Talk to me when people who don’t have their voice recorded get an unfair leg-up for selling it. I’ll be okay with it then, too, but let me know.
General_Effort@lemmy.world 1 month ago
And it’s a landlord’s job to collect rent. It’s Elon Musk’s job to maximize shareholder value.
It’s ok if you watch out for numero uno. I’m not expecting more. But you are wrong to think that this doesn’t affect you. You can’t opt out of society. You won’t be able to avoid products with licensed voices. Your taxes will be paying for enforcement against “pirates”. And most importantly, every new privilege for the rich and famous changes society. With every step, the elite becomes more entrenched and the bottom more hopeless. It’s a matter of enlightened self-interest. If we only reject what directly hurts us individually, then the elites will simply build themselves a new feudalism.
nickwitha_k@lemmy.sdf.org 1 month ago
Are you really conflating people who make their living based upon their acting skills and likeness with landlords?.. Wow.
I am asking this in good faith as a neurodivergent individual:
Could you please clarify where you’re coming at this from?
Is it that you feel that actors and other creatives are less legitimate as workers than others?
Is it that you think that LLMs could be a path towards AGI that could save humans from themselves?
Is it something else entirely?
Myself, I am coming at it from the perspective of someone who has worked in the tech industry for a while, and is familiar with the underlying technologies and how hyped they’ve been. I additionally personally know several professional actors, SAG-AFTRA and non-union, who have been materially impacted by AI and corpo bad faith in recent years (especially streaming services and game companies). On top of that, as a millennial, I have experienced significant financial setbacks due to unfettered corporate greed and know many peers who are much worse off than myself because of price gouging and stagnant wages.

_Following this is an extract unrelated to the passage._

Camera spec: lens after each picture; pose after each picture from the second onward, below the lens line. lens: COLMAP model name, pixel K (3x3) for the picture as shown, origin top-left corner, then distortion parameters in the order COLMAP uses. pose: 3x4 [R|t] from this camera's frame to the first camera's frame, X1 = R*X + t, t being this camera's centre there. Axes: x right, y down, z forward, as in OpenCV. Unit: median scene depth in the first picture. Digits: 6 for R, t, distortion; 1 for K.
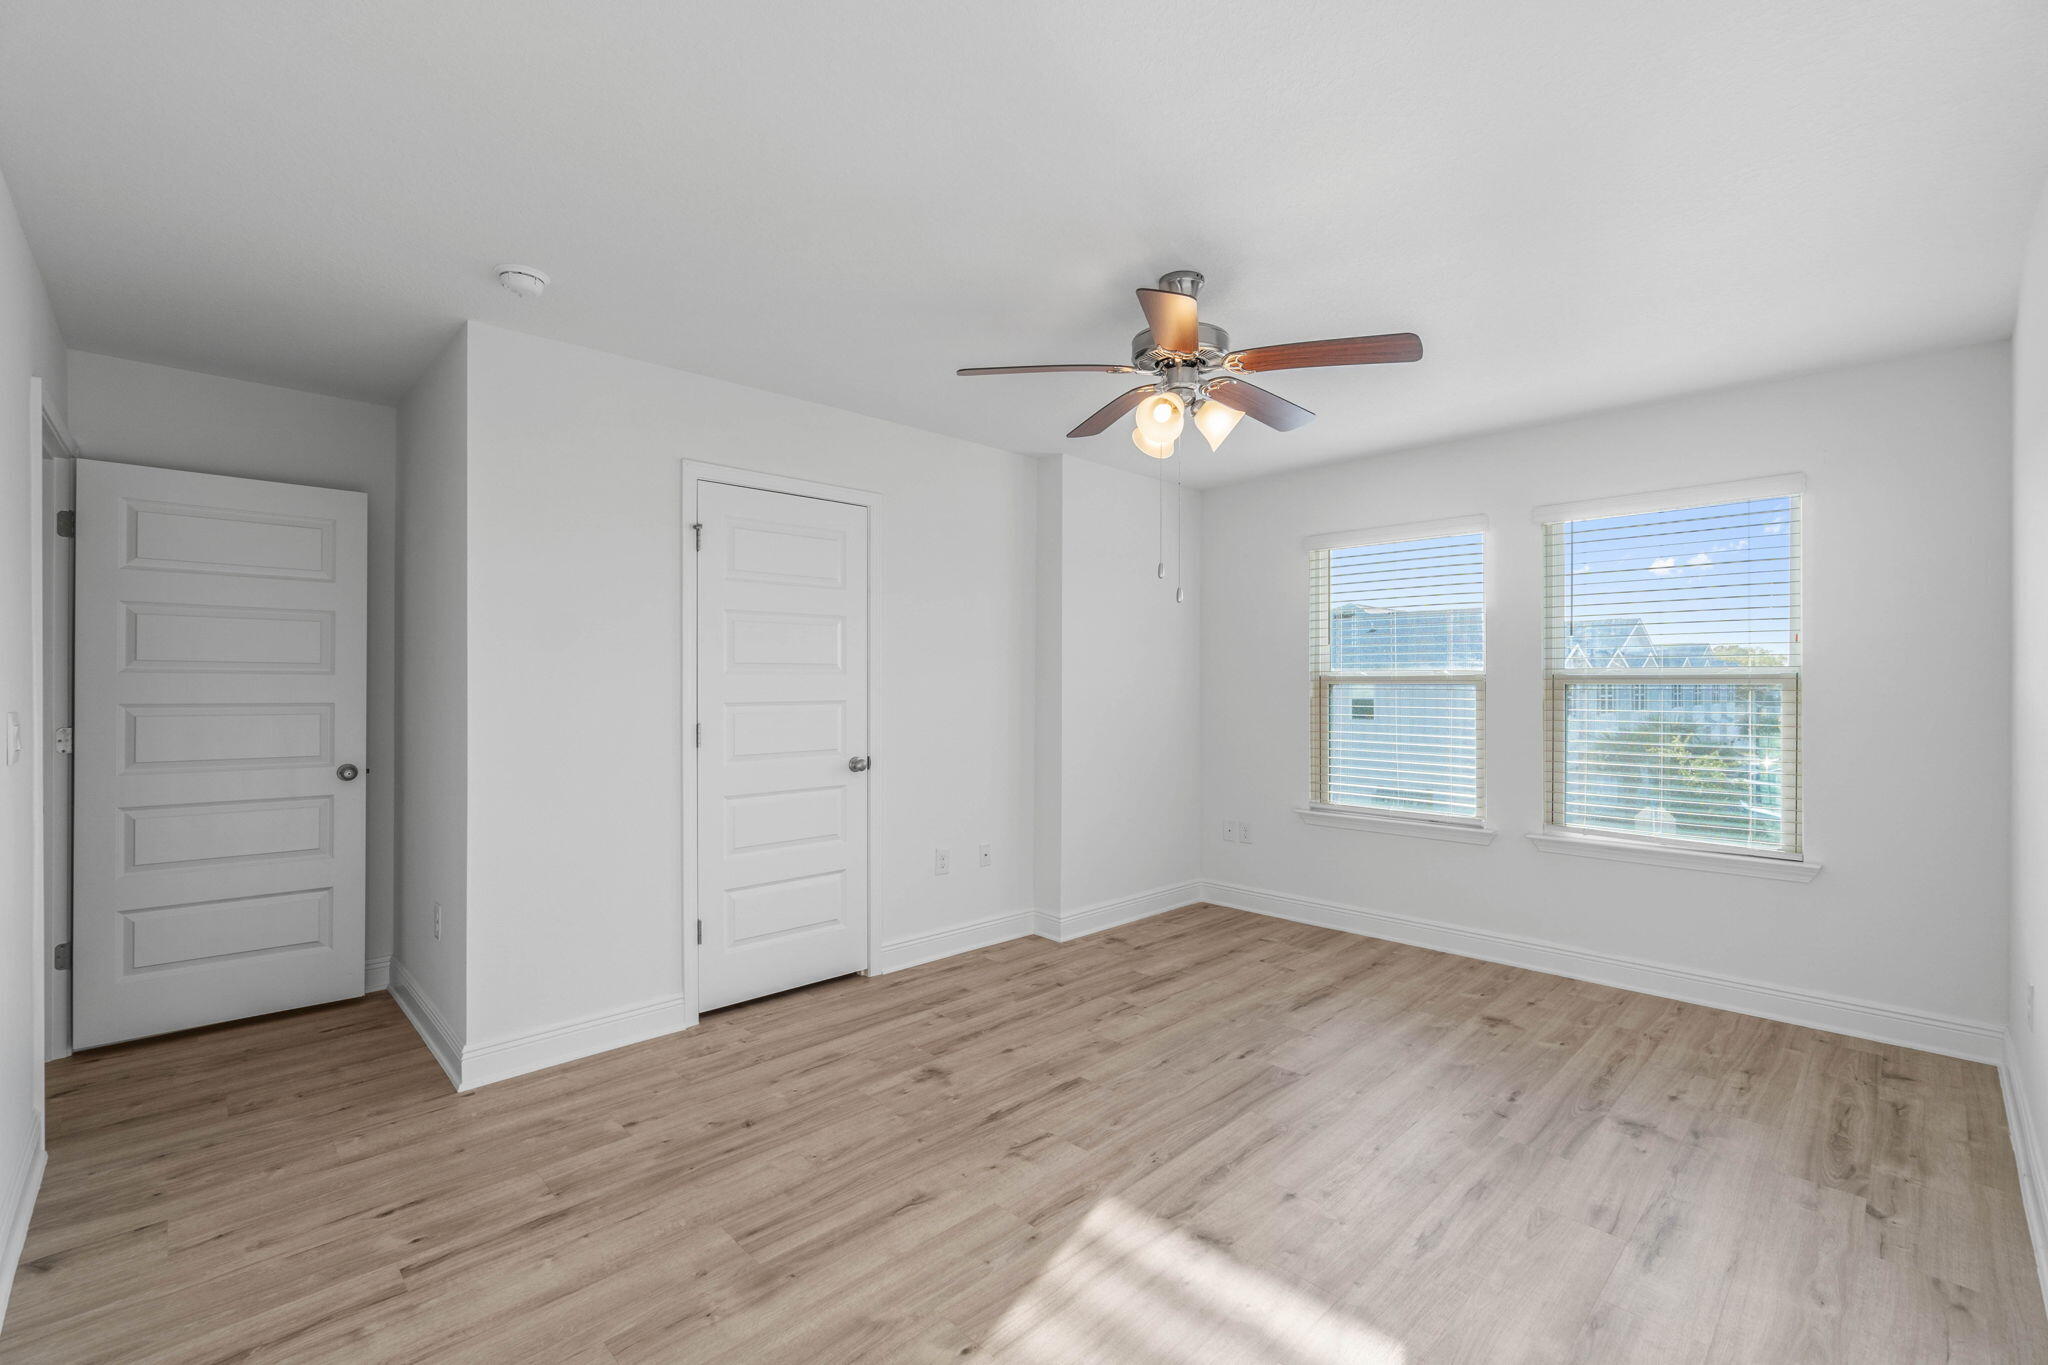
lens RADIAL K [[872.5, 0, 1019.0], [0, 872.5, 690.5], [0, 0, 1]] dist [-0.007392, -0.000097]
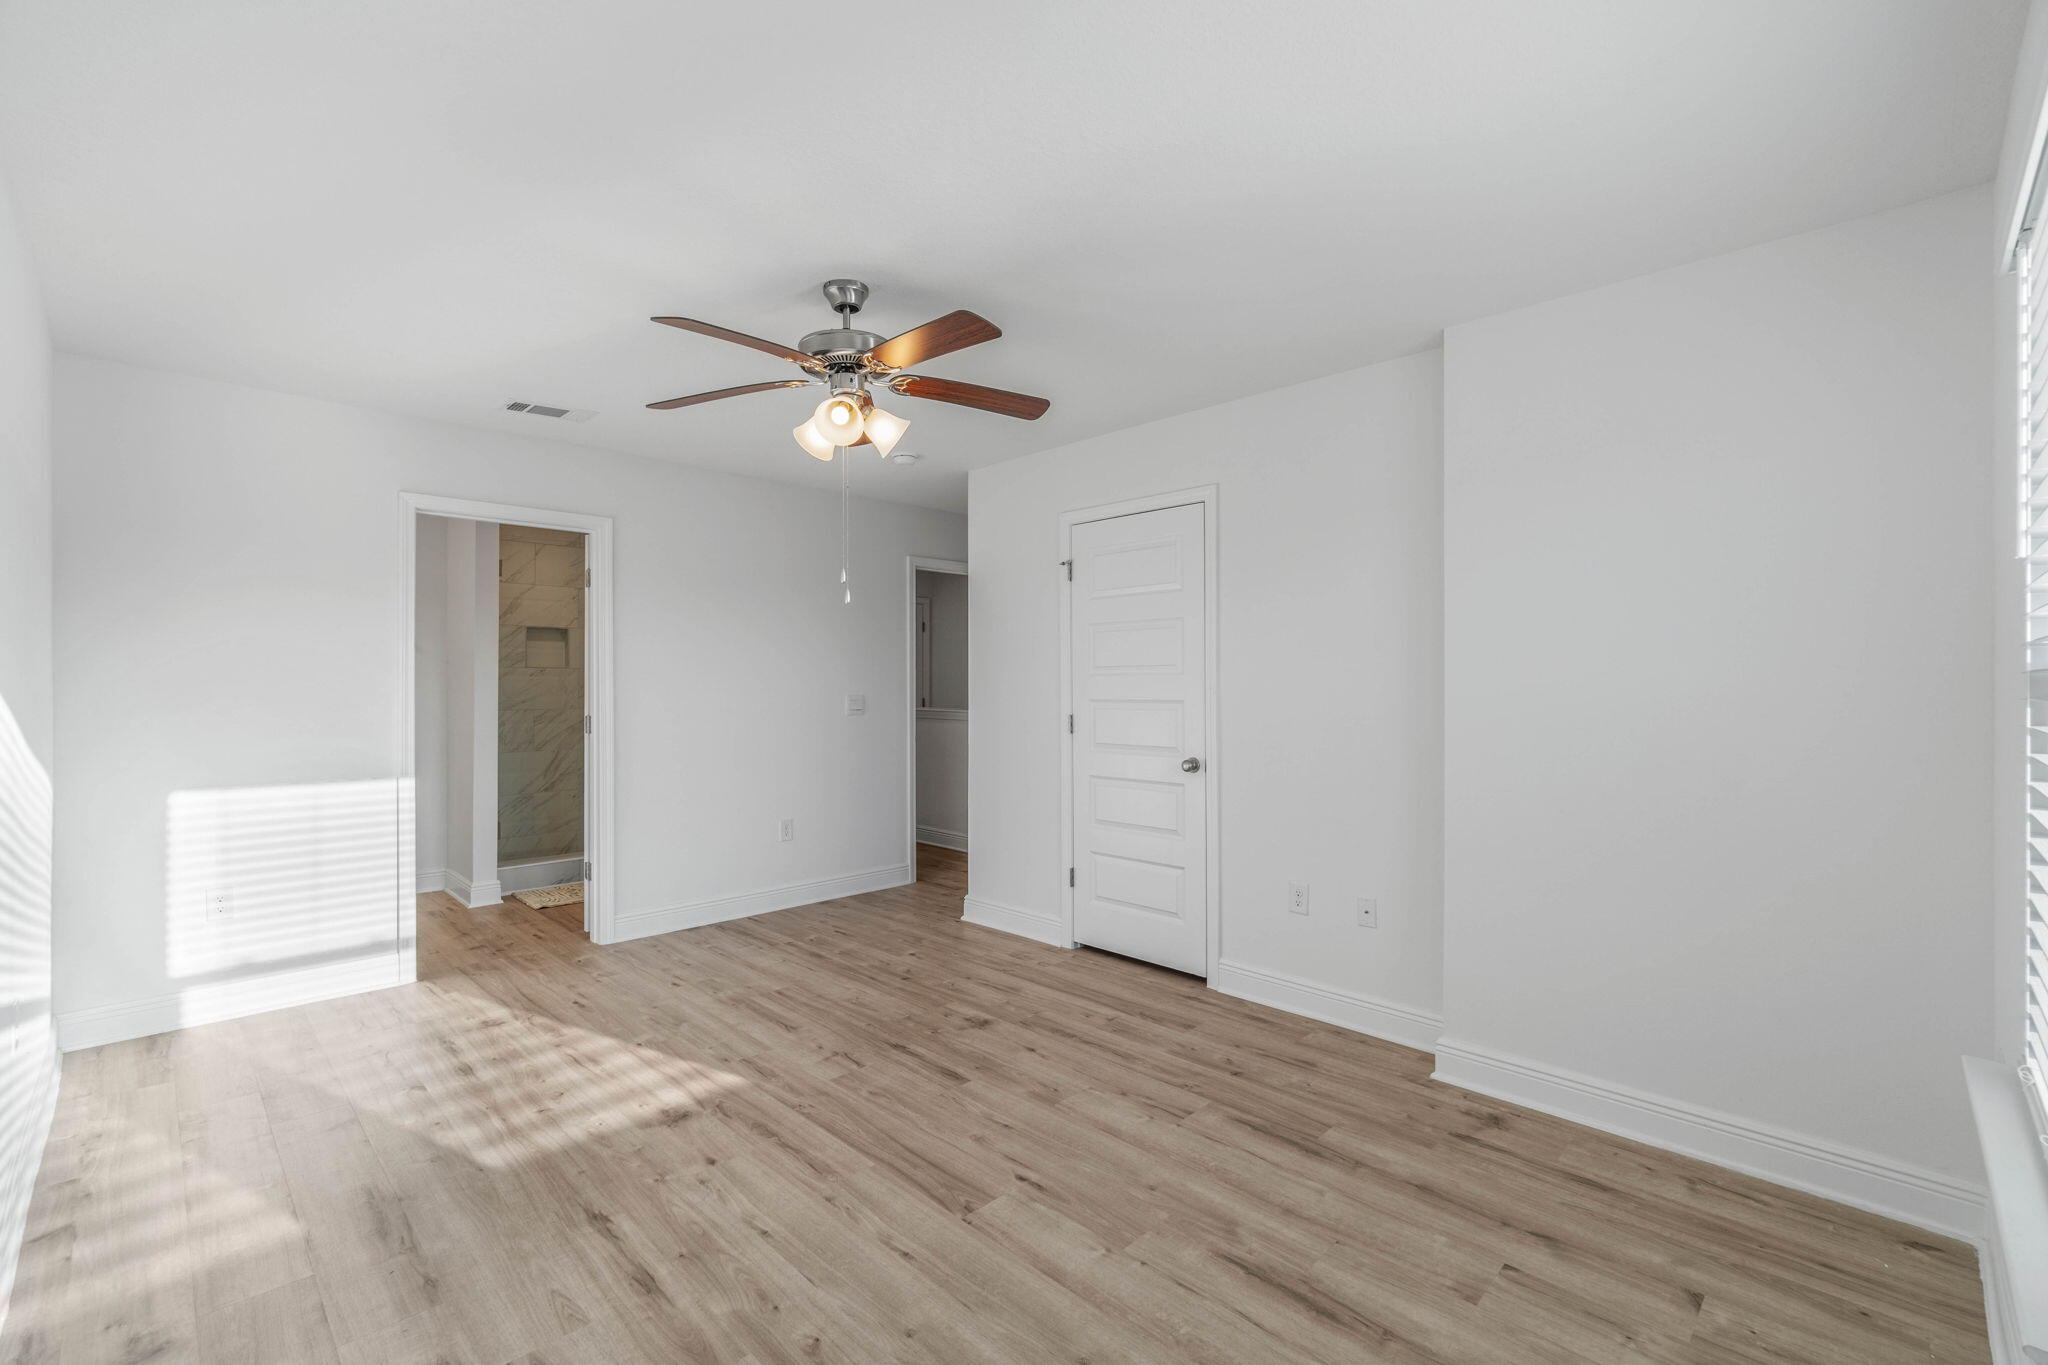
lens RADIAL K [[882.0, 0, 1024.0], [0, 882.0, 682.5], [0, 0, 1]] dist [-0.002646, -0.000128]
pose [[0.023877, -0.002432, -0.999712, 0.940260], [-0.006205, 0.999977, -0.002581, -0.006489], [0.999696, 0.006264, 0.023862, 0.904316]]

My main motivations in AI conversations are undermining hype and ensuring that people take ethics into consideration, while looking at technologies that do have some actually interesting use cases and could lead to other interesting things.
General_Effort@lemmy.world 1 month ago
No. I am talking about rent-seeking.
Rent-seeking is the act of growing one’s existing wealth by manipulating the social or political environment without creating new wealth.[1] Rent-seeking activities have negative effects on the rest of society. They result in reduced economic efficiency through misallocation of resources, stifled competition, reduced wealth creation, lost government revenue, heightened income inequality,[2][3] risk of growing corruption and cronyism, decreased public trust in institutions, and potential national decline.
en.wikipedia.org/wiki/Rent-seeking
You could argue to what a degree landlords or Elon Musk are engaged in rent-seeking. Likeness rights are a clear example, though.
Imagine in the near future. Some famous person licenses their likeness for a show, game, movie. Maybe the producer hires an unknown actor that is then digitally altered into the famous person, like a more advanced version of Gollum. Or maybe the VFX artists can do it on their own. These guys work. The famous person does nothing. They might be dead, while the rights-owners still collect license fees.
Grimy@lemmy.world 1 month ago
The real risk is the voice being sold to Disney or Sony Music, and then youtube videos are getting removed because of similarities.
Voice tones aren’t all that unique in most cases and theres too much room for abuse imo. The Scarjo and open ai scandal is a good example of this. The voices weren’t that similar and I’m just not interested in having celebrities own whole spectrums like that.